### INPUT FOR THIS TASK
Content starts
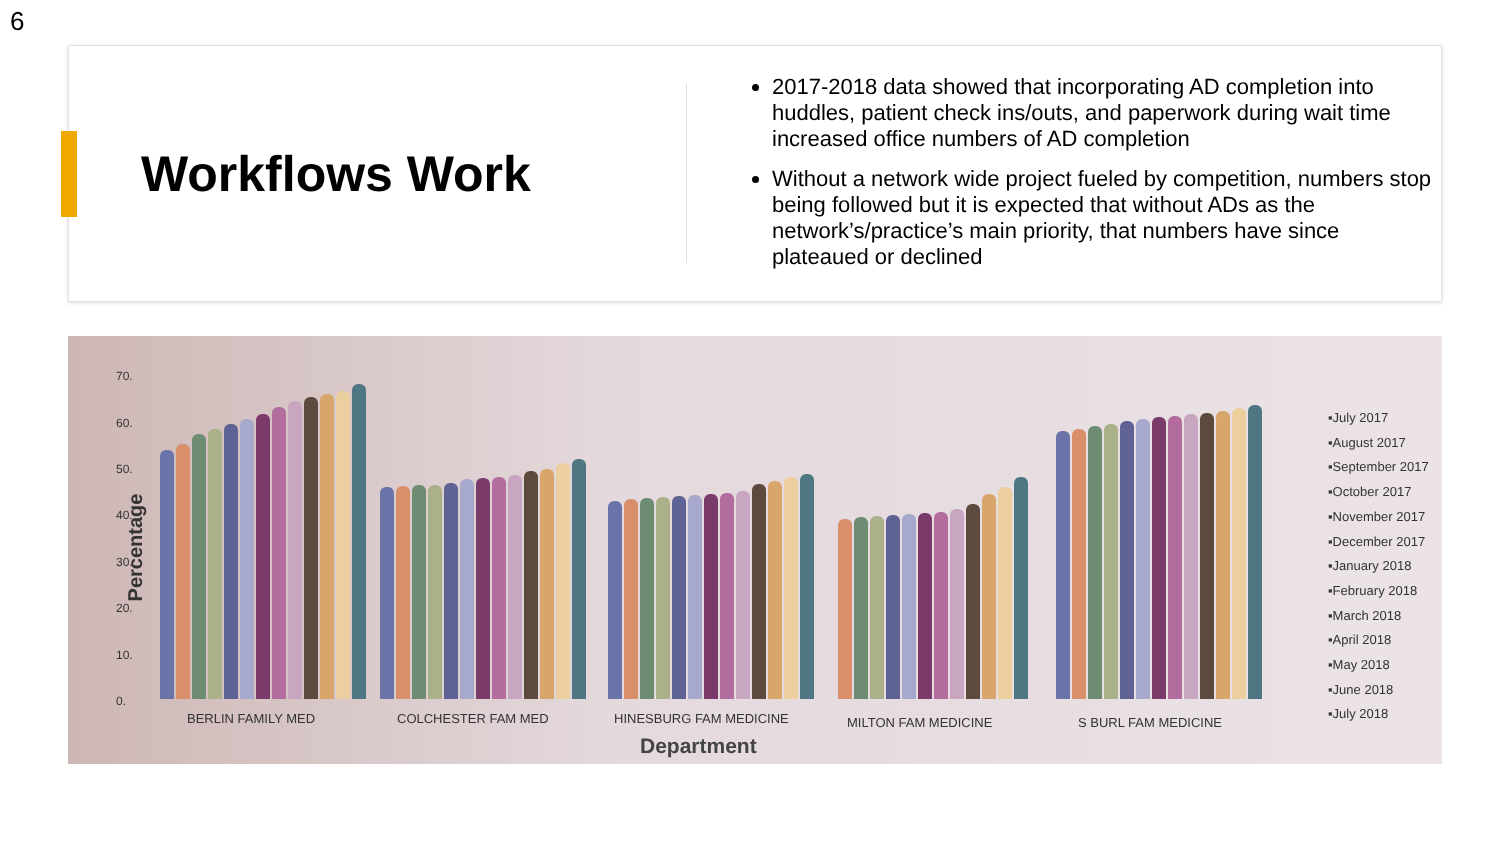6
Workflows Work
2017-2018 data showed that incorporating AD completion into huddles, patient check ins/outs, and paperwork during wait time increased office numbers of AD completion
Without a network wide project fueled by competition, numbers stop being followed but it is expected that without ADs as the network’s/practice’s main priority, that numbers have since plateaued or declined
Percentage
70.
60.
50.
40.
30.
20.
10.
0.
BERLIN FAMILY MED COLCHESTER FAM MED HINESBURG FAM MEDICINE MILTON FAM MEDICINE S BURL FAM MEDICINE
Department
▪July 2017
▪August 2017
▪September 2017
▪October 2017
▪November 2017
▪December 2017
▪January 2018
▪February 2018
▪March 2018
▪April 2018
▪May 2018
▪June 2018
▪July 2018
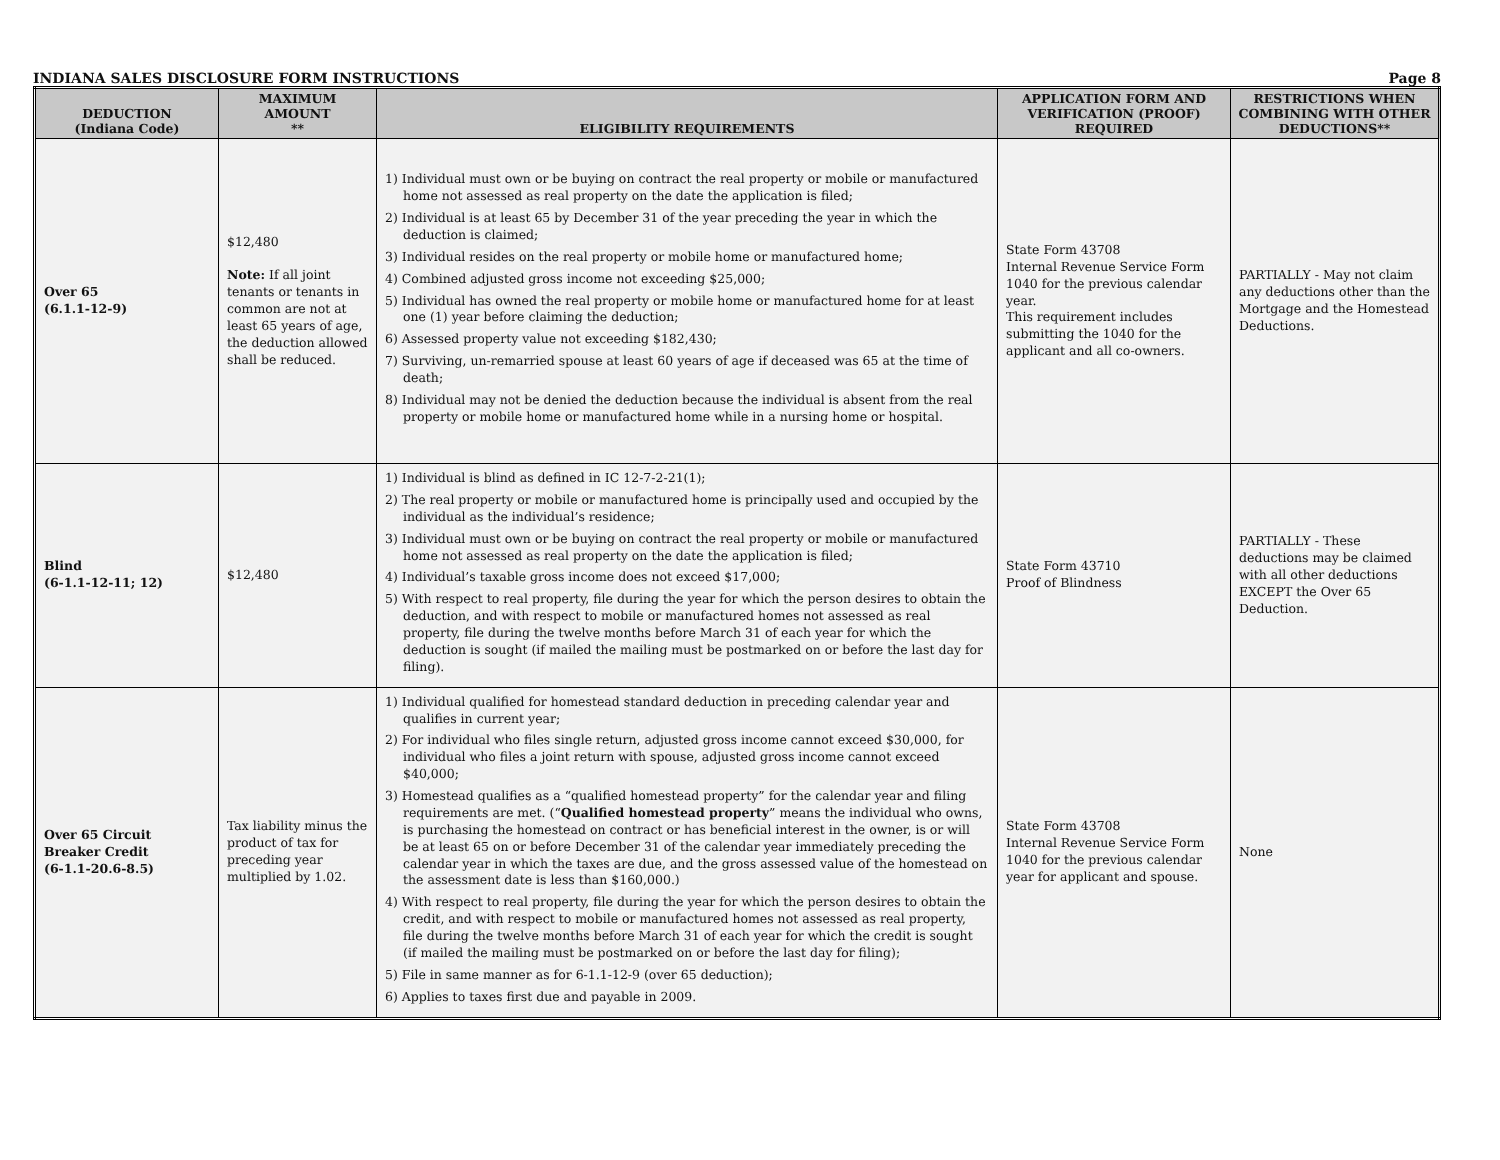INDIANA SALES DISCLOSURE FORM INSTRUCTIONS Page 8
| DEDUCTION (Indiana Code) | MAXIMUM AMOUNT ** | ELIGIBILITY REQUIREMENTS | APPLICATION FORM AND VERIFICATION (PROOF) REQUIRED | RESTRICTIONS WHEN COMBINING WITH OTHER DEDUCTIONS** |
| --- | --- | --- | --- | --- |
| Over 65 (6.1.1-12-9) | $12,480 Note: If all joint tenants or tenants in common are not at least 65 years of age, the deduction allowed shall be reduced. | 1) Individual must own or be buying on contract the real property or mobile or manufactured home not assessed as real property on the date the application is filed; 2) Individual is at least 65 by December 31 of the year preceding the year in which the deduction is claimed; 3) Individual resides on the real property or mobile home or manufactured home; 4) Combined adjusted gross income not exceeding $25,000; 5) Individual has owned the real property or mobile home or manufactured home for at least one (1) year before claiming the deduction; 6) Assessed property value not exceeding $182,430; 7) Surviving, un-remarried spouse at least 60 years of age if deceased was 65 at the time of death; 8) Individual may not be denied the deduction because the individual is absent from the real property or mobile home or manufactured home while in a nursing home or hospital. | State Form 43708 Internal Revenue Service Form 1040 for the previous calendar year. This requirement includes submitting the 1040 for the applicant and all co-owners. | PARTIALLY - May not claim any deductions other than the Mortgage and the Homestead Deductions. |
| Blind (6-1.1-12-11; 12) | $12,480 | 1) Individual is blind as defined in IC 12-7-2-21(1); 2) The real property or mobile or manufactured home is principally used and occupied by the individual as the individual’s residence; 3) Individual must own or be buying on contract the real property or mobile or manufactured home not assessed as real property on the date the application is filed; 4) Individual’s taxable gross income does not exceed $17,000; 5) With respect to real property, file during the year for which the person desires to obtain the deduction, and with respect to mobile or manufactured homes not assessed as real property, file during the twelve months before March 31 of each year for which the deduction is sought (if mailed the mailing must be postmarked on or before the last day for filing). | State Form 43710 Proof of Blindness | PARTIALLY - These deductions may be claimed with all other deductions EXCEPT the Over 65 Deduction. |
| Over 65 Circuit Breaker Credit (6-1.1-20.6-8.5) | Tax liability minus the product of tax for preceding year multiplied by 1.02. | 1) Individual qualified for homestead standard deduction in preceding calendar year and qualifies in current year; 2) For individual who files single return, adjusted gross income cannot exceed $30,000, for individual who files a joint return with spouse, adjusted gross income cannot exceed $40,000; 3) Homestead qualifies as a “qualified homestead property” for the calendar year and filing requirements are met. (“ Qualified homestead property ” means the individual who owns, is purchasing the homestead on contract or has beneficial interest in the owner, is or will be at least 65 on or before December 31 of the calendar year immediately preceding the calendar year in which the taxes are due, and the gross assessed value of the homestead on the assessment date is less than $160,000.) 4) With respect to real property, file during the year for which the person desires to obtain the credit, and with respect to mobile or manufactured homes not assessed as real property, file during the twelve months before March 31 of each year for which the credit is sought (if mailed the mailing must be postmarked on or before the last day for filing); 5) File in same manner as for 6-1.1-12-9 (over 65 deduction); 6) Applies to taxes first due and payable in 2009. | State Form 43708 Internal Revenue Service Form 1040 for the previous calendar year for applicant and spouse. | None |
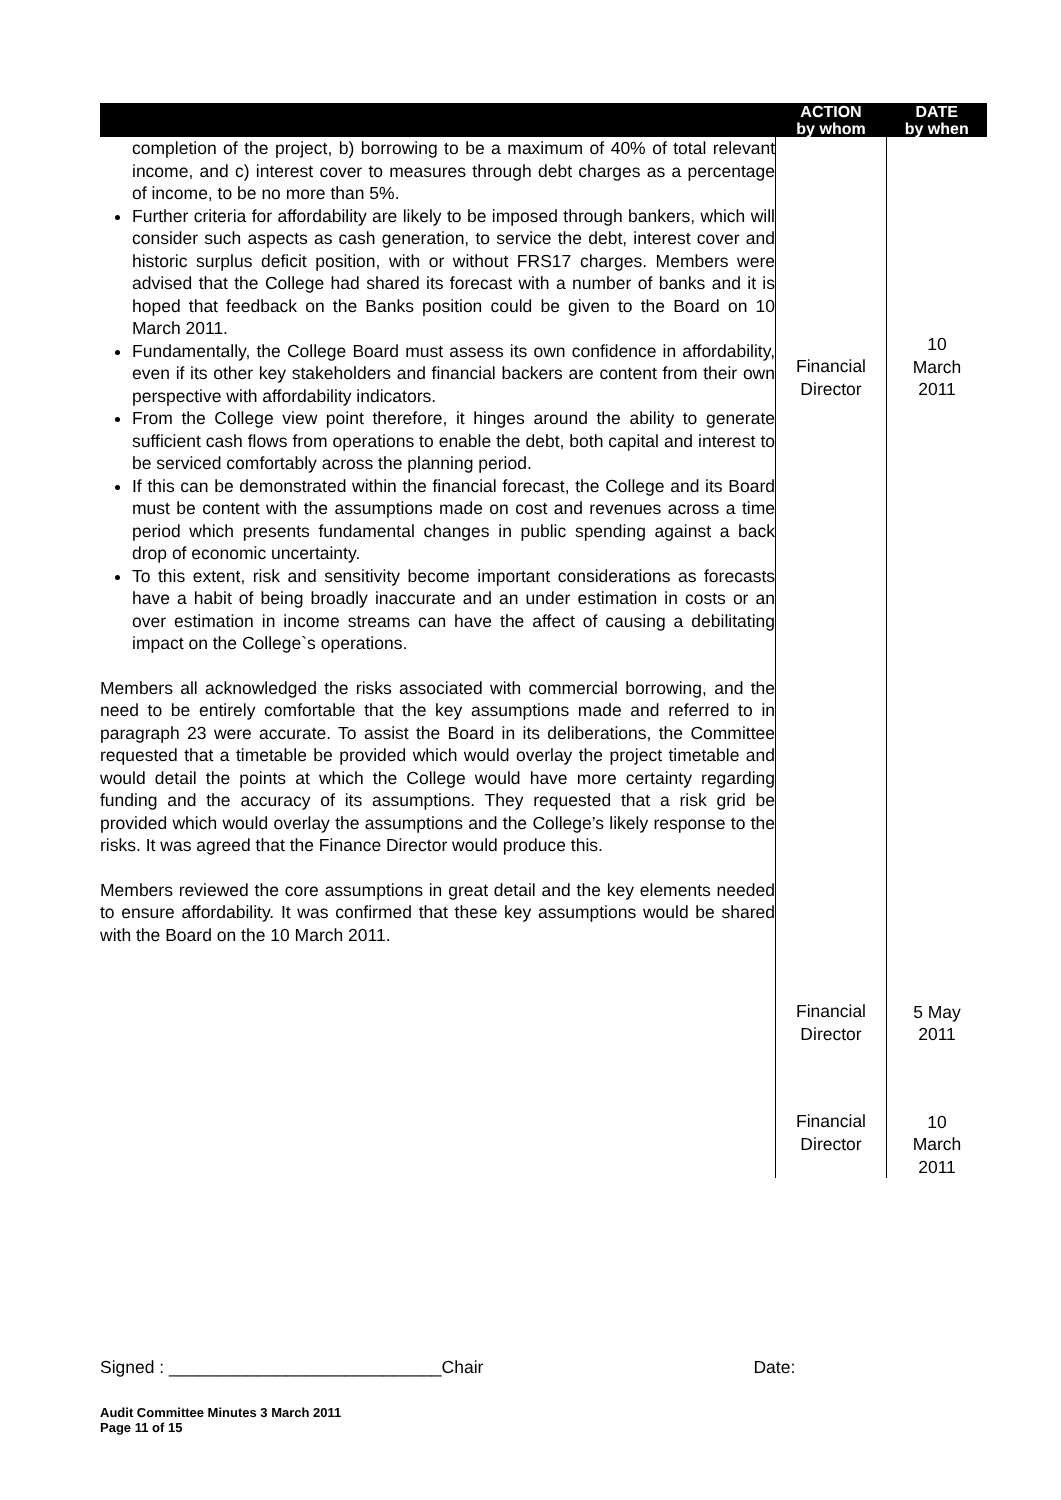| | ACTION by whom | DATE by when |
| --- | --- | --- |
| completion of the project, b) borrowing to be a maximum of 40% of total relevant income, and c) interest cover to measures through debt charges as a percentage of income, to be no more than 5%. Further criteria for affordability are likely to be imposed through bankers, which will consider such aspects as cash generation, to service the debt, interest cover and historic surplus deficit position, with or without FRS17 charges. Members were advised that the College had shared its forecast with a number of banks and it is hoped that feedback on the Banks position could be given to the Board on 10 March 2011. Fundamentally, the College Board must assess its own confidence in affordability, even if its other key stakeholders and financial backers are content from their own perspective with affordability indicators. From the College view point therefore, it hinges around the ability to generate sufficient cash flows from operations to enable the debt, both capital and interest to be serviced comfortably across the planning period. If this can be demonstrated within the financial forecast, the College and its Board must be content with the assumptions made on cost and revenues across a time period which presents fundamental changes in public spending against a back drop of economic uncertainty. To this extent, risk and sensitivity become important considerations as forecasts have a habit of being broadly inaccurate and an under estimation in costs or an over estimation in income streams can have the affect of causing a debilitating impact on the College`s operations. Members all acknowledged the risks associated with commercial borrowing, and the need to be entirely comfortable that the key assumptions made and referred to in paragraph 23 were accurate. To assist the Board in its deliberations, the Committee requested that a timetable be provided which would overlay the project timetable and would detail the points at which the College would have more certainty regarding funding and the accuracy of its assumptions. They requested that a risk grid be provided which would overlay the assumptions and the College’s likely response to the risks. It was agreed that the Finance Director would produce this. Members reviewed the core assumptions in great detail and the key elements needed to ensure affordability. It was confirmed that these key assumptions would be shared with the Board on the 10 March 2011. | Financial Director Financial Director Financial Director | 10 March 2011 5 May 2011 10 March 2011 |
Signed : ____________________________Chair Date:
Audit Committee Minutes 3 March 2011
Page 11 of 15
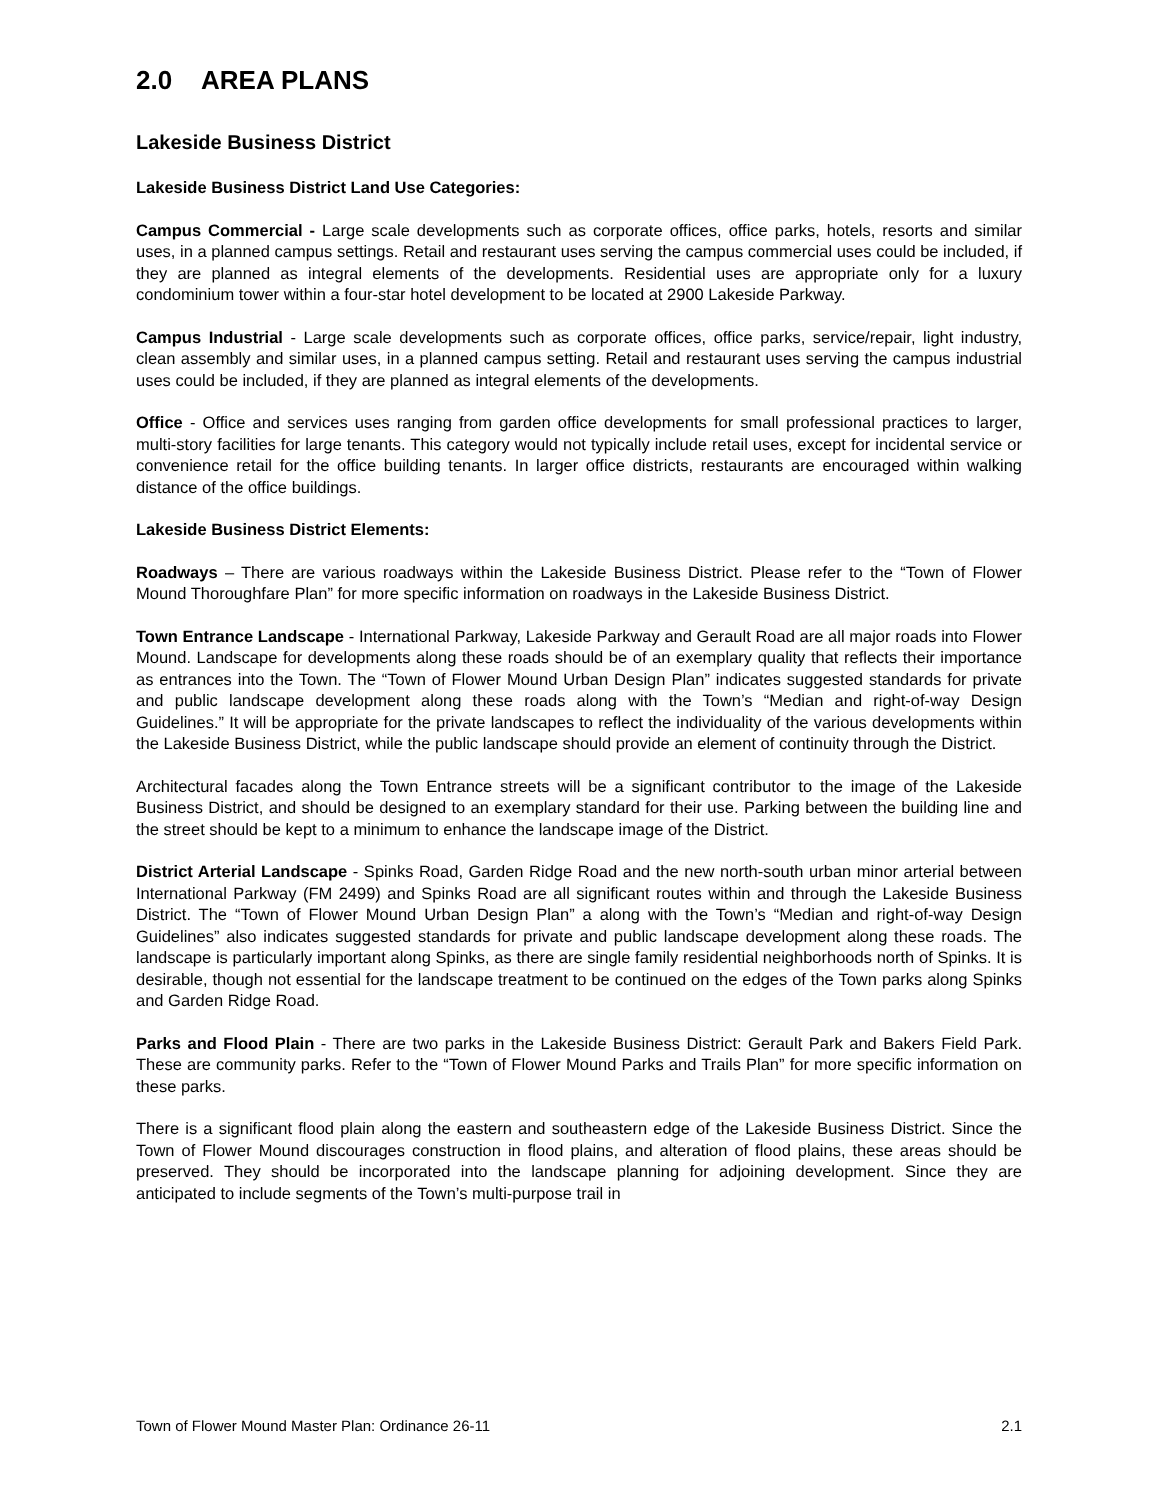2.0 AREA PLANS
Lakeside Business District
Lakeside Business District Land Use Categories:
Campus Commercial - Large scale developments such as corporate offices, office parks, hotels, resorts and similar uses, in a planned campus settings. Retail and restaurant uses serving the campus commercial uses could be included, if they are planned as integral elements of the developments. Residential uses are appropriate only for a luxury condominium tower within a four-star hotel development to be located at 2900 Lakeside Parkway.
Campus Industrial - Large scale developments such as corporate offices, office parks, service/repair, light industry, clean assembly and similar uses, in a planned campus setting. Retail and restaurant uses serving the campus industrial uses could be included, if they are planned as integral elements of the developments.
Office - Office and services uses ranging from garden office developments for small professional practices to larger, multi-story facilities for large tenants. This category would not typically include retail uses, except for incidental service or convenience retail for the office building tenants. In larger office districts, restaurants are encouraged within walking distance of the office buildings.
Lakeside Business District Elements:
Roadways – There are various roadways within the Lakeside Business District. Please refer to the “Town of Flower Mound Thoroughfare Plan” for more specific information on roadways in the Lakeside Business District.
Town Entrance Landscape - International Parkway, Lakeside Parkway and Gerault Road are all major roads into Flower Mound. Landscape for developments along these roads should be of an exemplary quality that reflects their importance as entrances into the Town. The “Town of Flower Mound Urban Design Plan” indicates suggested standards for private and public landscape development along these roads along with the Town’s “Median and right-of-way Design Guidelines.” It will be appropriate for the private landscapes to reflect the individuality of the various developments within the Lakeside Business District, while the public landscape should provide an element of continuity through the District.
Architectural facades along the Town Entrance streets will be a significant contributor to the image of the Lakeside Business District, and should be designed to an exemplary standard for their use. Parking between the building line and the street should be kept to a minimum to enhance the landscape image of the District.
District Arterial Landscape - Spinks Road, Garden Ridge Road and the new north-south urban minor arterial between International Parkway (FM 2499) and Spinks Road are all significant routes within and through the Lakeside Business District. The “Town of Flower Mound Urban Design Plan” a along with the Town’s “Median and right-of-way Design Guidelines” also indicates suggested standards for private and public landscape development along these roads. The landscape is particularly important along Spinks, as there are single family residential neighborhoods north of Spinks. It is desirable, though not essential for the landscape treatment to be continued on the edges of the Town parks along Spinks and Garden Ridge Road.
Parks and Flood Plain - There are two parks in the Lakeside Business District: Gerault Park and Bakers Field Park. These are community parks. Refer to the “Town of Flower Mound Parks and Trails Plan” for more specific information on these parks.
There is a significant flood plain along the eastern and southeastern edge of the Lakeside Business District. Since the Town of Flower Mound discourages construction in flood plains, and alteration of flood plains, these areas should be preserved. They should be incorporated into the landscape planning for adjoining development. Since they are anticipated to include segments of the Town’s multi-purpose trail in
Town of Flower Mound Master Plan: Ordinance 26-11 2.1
Content ends
### WORK TO BE COMPLETED
Give the count of lines in the data above that hold the string "standards", with no additional words.

### RESULT OF THIS EXERCISE
2